--- Trecho selecionado ---

Assim, a popularização das drogas psicodélicas nos Estados Unidos ocorre num momento político particularmente tenso e fortemente marcado pela perseguição política. A declaração do então presidente Richard Nixon, em 1972, de “uma guerra total contra o inimigo número um dos Estados Unidos: as drogas perigosas” (NIXON, 1972), marca o início da reação conservadora em defesa da “América tradicional”, “interessada em frear as experiências livres de jovens hippies, pacifistas, libertários, feministas, ativistas gays e negros que sacudiam os Estados Unidos nos anos 1960” (RODRIGUES, 2014: 38).

Não se tratava, pois, apenas de uma estratégia de repressão ao uso de drogas como a maconha e o LSD ou da supressão dos movimentos associados à contracultura. O objetivo central da política de Guerra às Drogas dos anos 1970 foi a defesa dos “valores tradicionais americanos, centrados em crenças religiosas puritanas, consumismo, individualismo e militarismo” (RODRIGUES, idem).

No Brasil, os agentes da repressão durante a Ditadura Militar entendiam que com o extermínio e consequente desmantelamento da resistência armada na guerrilha do Araguaia, a esquerda – supostamente cooptada pelo Movimento Comunista Internacional – teria passado a se dedicar a uma nova estratégia subversiva: corromper as bases morais da sociedade brasileira neoliberal através da propagação da homossexualidade, da promiscuidade e do uso de “entorpecentes”.

Deve assim ficar claro que a Ditadura Militar não foi o primeiro exemplo da aplicação da política de perseguição aos usuários de drogas do Brasil, como muitas vezes ainda se defende. No entanto, o golpe de 1964 pode ser considerado como uma espécie de divisor de águas na medida em que passa a associar o uso de drogas aos movimentos de ‘subversão’ política. Esta associação marca a transição de um modelo sanitário para o bélico característico da Guerra ás Drogas estadunidense e vigente ainda hoje (CARVALHO, 2011: 15).

--- Informações ---

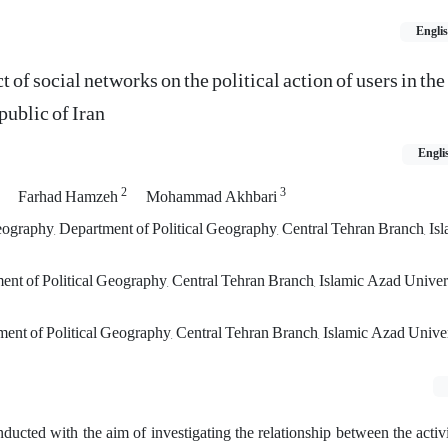
Engli
 of social networks on the political action of users in the 
public of Iran
Engli
2
3
Farhad Hamzeh
Mohammad Akhbari
Geography, Department of Political Geography, Central Tehran Branch, Is
ent of Political Geography, Central Tehran Branch, Islamic Azad Univers
ent of Political Geography, Central Tehran Branch, Islamic Azad Univer
ucted with the aim of investigating the relationship between the activi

---

» **Exercícios**:
1) Reescreva de forma mais curta o parágrafo do trecho selecionado que começa com “Não se tratava, pois”, mantendo os fatos principais.
2) Prossiga com o trecho selecionado sobre a Guerra às Drogas a partir da última frase.

» **Respostas**:
1) A Guerra às Drogas dos anos 1970 não buscava só reprimir o uso de maconha e LSD ou acabar com os movimentos da contracultura. Seu objetivo central era defender os valores tradicionais americanos, baseados em crenças religiosas puritanas, consumismo, individualismo e militarismo.

2)
Em 1964, a Lei no 4.483 cria o Serviço de Repressão a Tóxicos e Entorpecentes e reorganiza os departamentos de Polícia Federal de modo a expandir e radicalizar o controle e a vigilância policial sobre o cotidiano (SAMWAYS, 2014), configurando cada vez mais nitidamente os contornos de um Estado policial cujas permanências podem ser largamente identificadas no tom da atual política sobre drogas tanto no Brasil como no âmbito dos acordos de segurança internacional promovidos pela Organização das Nações Unidas desde 1961 (RODRIGUES, 2012: 33).

A Lei de Segurança Nacional confirmava e intensificava a adoção de um discurso bélico para o combate ao tráfico de drogas, o que acabou se desenvolvendo em uma progressiva “militarização da política criminal de drogas e fez surgir o estereótipo do traficante como inimigo interno” (JESUS, 2014: 41).

Ocorre no final dos anos 1970, no entanto, uma inflexão interessante: a incorporação, pela lei, da teoria da diferenciação entre traficante e usuário. Um dos principais motivos para a mudança teria sido a massificação do uso de drogas à despeito da proibição e o consequente aumento do número de filhos de militares sendo presos por tráfico (D’ELIA FILHO, 2007: 125).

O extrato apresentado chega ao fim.